Now we will define our spider.

class WordPressSpider(scrapy.Spider):
    name = 'wordpress'
    start_urls = [ 'www.wordpress.com' ]

    def parse(self, response):
        article_links = response.css("#post-river").xpath("//a/@href").extract()

        for link in article_links:
            if "https://en.blog.wordpress.com/" in link:
                yield scrapy.Request(article_url,
                                     self.extract_article)

    def extract_article(self, response):
        article = Article()
        css = lambda s: response.css(s).extract()
        
        article['title'] = css(".post-title::text").extract()[0]

        body_html=" ".join(css('.entrytext'))
        body_soup = BeautifulSoup(body_html)
        body_text = ''.join(soup.findAll(text=True))


        article['body'] = body_text
        yield article

As we had configured at our scrapy settings yield at the parse hands over your article to pipeline, as it looks, pipeline could be a great place for database operations. This is possibly out of the scope of this particular blog, but yet you can have an outline of what you might need to do if you are using sqlalchemy as database, although sqlalchemy won’t be particularly helpful to deal with what we intend to do here, still i felt it would be helpful to have them.

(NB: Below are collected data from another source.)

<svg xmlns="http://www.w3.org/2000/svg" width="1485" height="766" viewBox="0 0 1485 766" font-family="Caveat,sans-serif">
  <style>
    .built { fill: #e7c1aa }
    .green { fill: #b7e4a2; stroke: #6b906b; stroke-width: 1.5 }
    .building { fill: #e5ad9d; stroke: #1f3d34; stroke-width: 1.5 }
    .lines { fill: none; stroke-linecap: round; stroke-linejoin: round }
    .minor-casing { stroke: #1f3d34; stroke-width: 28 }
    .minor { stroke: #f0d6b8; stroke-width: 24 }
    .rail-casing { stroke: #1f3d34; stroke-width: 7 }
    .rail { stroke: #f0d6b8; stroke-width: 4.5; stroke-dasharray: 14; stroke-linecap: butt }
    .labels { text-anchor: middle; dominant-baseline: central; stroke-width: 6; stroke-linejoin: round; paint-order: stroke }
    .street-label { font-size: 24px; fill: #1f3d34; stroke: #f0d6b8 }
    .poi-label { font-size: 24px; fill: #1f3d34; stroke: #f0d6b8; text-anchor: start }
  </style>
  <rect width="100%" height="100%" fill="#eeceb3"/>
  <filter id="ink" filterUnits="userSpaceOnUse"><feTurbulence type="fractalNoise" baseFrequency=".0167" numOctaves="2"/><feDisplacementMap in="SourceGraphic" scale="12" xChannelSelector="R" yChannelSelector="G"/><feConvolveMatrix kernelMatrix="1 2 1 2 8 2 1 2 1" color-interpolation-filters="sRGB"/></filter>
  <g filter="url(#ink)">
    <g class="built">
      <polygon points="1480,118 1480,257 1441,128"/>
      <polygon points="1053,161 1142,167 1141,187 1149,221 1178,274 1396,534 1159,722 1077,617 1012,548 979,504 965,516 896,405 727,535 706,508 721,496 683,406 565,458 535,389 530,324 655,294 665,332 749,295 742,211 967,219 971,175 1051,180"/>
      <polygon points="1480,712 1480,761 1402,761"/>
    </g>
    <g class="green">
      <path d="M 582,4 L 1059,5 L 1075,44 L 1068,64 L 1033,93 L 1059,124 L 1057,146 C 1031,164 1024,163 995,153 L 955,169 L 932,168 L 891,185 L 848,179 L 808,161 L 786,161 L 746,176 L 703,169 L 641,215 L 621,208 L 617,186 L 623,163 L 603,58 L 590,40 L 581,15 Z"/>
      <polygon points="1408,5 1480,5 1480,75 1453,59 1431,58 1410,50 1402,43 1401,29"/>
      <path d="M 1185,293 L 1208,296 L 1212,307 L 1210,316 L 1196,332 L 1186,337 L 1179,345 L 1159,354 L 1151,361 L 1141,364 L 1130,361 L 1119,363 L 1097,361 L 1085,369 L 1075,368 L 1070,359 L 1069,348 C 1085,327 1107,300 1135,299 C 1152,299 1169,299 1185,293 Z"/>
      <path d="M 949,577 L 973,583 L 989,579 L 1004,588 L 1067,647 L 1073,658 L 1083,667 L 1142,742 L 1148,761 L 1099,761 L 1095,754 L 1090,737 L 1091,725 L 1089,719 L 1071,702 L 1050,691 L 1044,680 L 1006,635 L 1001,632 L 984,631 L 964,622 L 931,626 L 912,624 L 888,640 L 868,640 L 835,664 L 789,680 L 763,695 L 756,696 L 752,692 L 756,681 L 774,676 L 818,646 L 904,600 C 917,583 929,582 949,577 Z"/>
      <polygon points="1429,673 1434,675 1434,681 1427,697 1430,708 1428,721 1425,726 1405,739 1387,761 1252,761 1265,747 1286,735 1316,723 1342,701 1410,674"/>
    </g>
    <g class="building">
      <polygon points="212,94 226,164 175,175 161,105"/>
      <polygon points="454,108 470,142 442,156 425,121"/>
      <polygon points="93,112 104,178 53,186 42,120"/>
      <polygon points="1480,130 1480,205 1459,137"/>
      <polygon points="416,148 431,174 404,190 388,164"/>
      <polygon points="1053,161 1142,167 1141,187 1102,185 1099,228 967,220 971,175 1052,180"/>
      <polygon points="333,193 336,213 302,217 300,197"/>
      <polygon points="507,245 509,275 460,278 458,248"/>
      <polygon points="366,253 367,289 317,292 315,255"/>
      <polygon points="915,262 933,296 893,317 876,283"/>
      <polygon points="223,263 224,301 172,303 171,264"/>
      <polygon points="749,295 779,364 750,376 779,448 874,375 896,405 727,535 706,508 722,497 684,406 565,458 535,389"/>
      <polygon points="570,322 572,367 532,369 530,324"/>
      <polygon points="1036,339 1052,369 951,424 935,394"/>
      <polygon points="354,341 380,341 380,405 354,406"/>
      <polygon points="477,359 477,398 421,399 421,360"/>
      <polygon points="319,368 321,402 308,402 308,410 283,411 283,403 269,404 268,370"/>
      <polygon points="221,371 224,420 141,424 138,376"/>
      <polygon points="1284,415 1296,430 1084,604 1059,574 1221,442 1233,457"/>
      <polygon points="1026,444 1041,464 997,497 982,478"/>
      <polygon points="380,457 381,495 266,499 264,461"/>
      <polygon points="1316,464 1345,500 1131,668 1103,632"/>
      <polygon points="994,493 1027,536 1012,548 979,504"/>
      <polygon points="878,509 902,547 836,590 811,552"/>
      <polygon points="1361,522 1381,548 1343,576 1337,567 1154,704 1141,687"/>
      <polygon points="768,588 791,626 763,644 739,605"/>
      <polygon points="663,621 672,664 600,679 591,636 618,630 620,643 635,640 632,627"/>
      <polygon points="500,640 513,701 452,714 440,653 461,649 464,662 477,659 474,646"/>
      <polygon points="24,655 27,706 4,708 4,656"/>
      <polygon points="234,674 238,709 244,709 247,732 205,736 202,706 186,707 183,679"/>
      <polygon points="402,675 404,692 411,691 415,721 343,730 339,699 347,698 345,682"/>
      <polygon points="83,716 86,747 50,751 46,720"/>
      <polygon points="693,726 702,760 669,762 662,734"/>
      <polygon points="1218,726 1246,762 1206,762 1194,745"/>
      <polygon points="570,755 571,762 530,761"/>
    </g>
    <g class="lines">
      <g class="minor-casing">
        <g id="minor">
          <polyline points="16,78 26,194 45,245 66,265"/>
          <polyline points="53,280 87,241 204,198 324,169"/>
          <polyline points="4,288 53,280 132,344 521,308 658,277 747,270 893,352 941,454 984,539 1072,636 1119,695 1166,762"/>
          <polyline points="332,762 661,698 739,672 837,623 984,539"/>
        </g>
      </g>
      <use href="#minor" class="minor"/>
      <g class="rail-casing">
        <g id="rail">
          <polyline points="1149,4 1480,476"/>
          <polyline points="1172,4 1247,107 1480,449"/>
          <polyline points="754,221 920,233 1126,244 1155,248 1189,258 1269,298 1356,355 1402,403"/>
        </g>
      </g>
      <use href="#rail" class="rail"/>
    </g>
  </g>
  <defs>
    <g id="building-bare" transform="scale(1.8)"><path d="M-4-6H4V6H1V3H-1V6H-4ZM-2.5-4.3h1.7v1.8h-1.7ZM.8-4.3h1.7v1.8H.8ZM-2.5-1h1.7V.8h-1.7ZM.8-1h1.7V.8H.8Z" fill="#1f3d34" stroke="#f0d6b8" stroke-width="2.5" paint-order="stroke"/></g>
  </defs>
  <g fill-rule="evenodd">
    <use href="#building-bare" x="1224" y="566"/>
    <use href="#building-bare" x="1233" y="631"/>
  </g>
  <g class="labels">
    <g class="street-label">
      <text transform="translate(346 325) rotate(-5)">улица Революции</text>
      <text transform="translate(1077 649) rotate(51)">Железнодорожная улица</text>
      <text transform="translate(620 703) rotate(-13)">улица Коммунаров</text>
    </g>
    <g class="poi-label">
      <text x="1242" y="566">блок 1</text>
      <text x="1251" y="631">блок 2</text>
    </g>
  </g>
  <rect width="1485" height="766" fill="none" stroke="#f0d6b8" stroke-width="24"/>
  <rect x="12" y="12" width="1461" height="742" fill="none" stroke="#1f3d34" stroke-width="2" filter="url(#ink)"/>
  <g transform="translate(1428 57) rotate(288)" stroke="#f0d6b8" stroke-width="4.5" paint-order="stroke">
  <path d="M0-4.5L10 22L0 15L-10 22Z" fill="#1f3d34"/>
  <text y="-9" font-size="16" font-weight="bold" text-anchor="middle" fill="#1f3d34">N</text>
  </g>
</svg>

class BlogSearchEnginePipeline(object):
    def process_item(self, item, spider):
        # a = Article(title=item['title'],body=item['body'])
        # db.session.add(instance)
        # db.session.commit()
        print 'article found:', item['title'], item['body']

        return item

Now we have a spider defined. But how do we run it? Its actually easy, but remember that you need to be inside your scrapy project to make this command work!

$ scrapy crawl wordpress

On the side note scrapy actually provide us options to pass parameters from commandline to pass argument to spider, we just need to define an intializer parameter

class WordPress
        name = "wordpress"
        ...
        def __init__(self, param=None):
                pass
        ...

Now we could call:

$ scrapy crawl wordpress -a param=helloworld

In this blog I tried to give you an outline of database orms. Sofar we have a spider but this spider has no great use so far, we will try to create a search engine with this spider at my next blog. Databases that sqlalchemy deals with are not particularly super good with text searches elastic search could be a great option if we are looking forward to implement a search option so at my next blog, I will be writing about a basic search engine implementation using elastic search. Thats in my todo list for this weekend.